At first, the road sign seems rather ordinary. Bold, green and functional, it could have been plucked from any interstate highway. Yet contradicting its mundane appearance is its content: “Little Saigon: Next Right.”
The sign marks the entrance to the Vietnamese-American Heritage Project at the Smithsonian, an exhibit commemorating the 30th anniversary of Vietnamese mass migration to the United States. The real focus of the exhibit is Vietnamese-Americans today; after all, the sign refers to Westminster, CA, a part of which was renamed “Little Saigon” for its large Vietnamese-American population.
“It’s no longer about the Vietnam War,” Ban Tran, the outreach coordinator of the Vietnamese-American Heritage Project, said, “but about the accomplishments the Vietnamese-American community has achieved and the challenges it has faced.”
The exhibit first looks at war refugees. A series of enlarged photographs trace their journey to the United States, depicting some who evacuated Vietnam on airplanes and many others who crowded treacherously onto a single boat. A mounted inflatable “life vest”—a circular tube about two or three feet in diameter, just big enough to keep your head above the water—reinforces that many staked their lives on the flimsy vessels, and their only options were to succeed in the escape or die.
Through family keepsakes, movie posters, restaurant menus, newspaper clippings, documentary video and other media, the exhibit illustrates that Vietnamese refugees not only survived, but also influenced mainstream American culture. Restaurant entrepreneurs—like the owners of Pho 75 in Arlington—added to America’s growing list of favorite ethnic foods by introducing Americans to pho, the Vietnamese broth. Vietnamese author Le Ly Hayslip wrote the novel upon which the Vietnam War film Heaven & Earth was based.

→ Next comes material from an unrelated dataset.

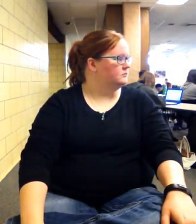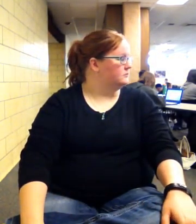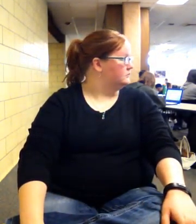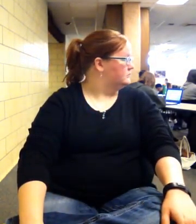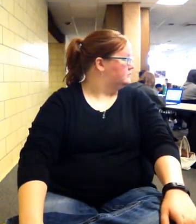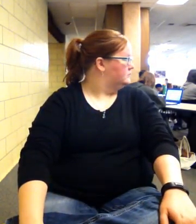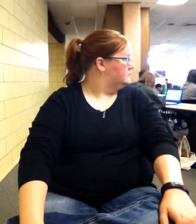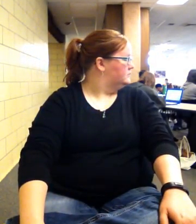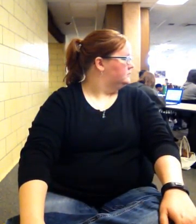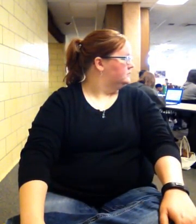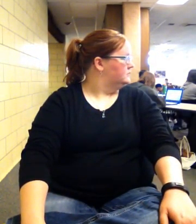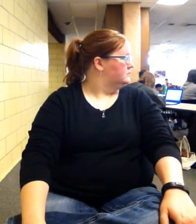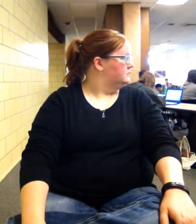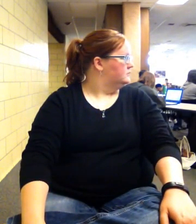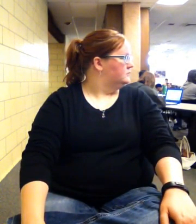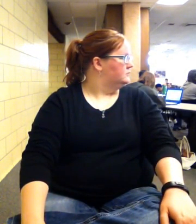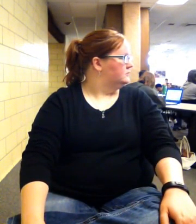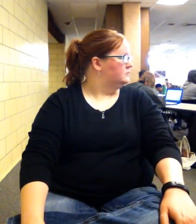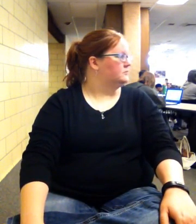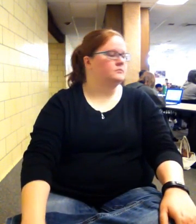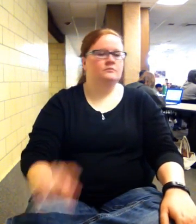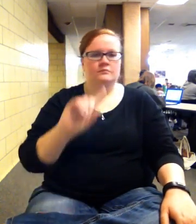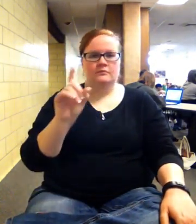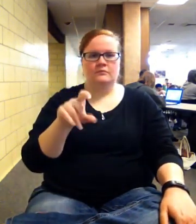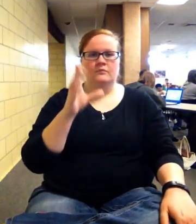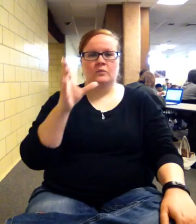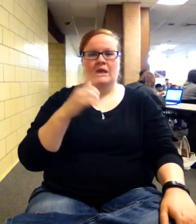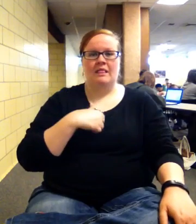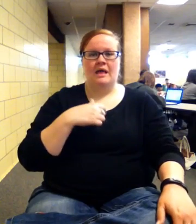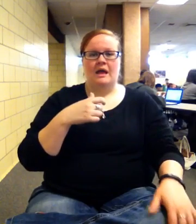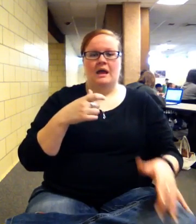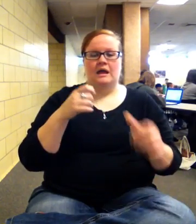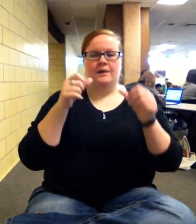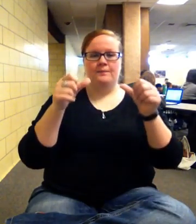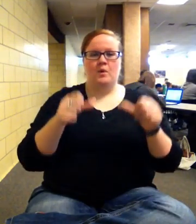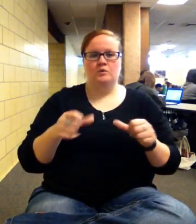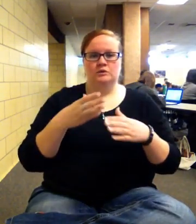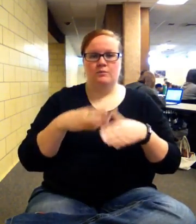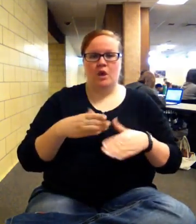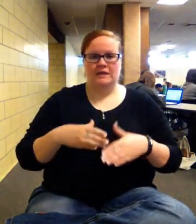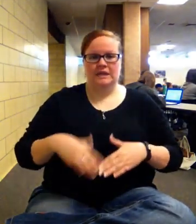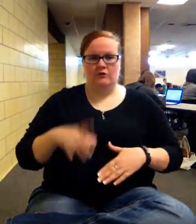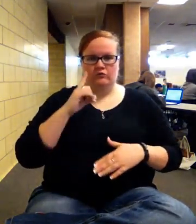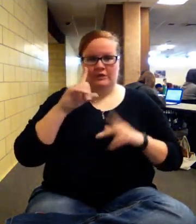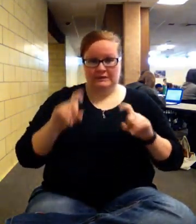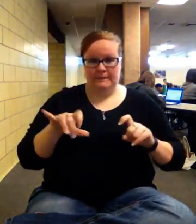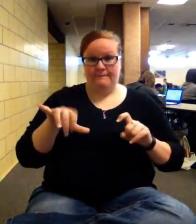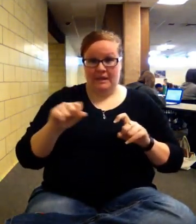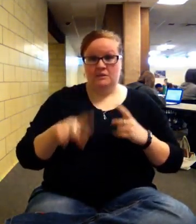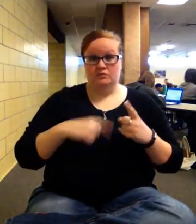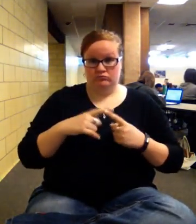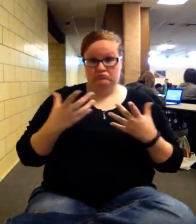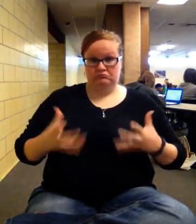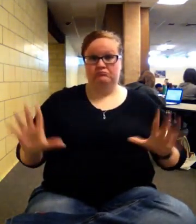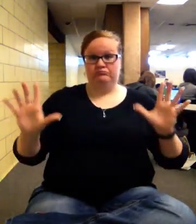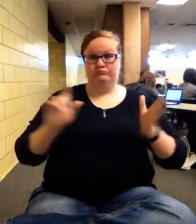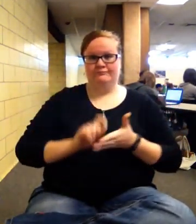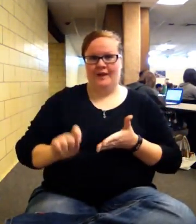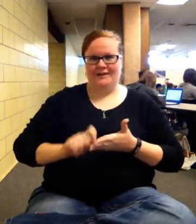So the question was, will I post a breakdown for the exam? As soon as I get it written, I will. Okay, so that will probably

In a section on prominent Vietnamese in America, Georgetown Law Professor Viet Dinh, who drafted the USA Patriot act as Assistant Attorney general in the Bush administration, is featured alongside Betty Nguyen of CNN and Dat Nguyen of the Dallas Cowboys.
The broad picture the exhibit paints of Vietnamese-American culture includes both the positive and negative aspects of immigrant life. In one photograph, a young man’s face is obscured by a bandana as he makes the signature hand gesture of his gang—all you can see are his eyes, gleaming and dark in their defiance. Also, for perhaps the first time, photographs and newspaper articles tell the stories of Vietnamese-American victims of Hurricane Katrina. Surrounded by the remains of their homes, they face the daunting task of moving once more.
At times, the exhibit’s broad aim to cover Vietnamese-American contributions in nearly all aspects of American society leaves you wishing it had a more in-depth view. Its importance, though, is no less diminished. In a city where the only other prominent space related to the Vietnamese is the Vietnam War Memorial, an exhibit in the Smithsonian represents to many—especially to the 43,709 Vietnamese-Americans in the greater D.C. area—that they are here to stay.
“A lot of Vietnamese-Americans recognized the importance of leaving a legacy, to donate to honor our parents,” Tran adds. “It’s pretty powerful to leave for the next generation.”
“Exit Saigon, Enter Little Saigon” is at the S. Dillon Ripley Center, International Gallery, 1100 Jefferson Drive S.W. (between the Freer & Sackler Galleries and the Smithsonian Castle). It runs until March 31.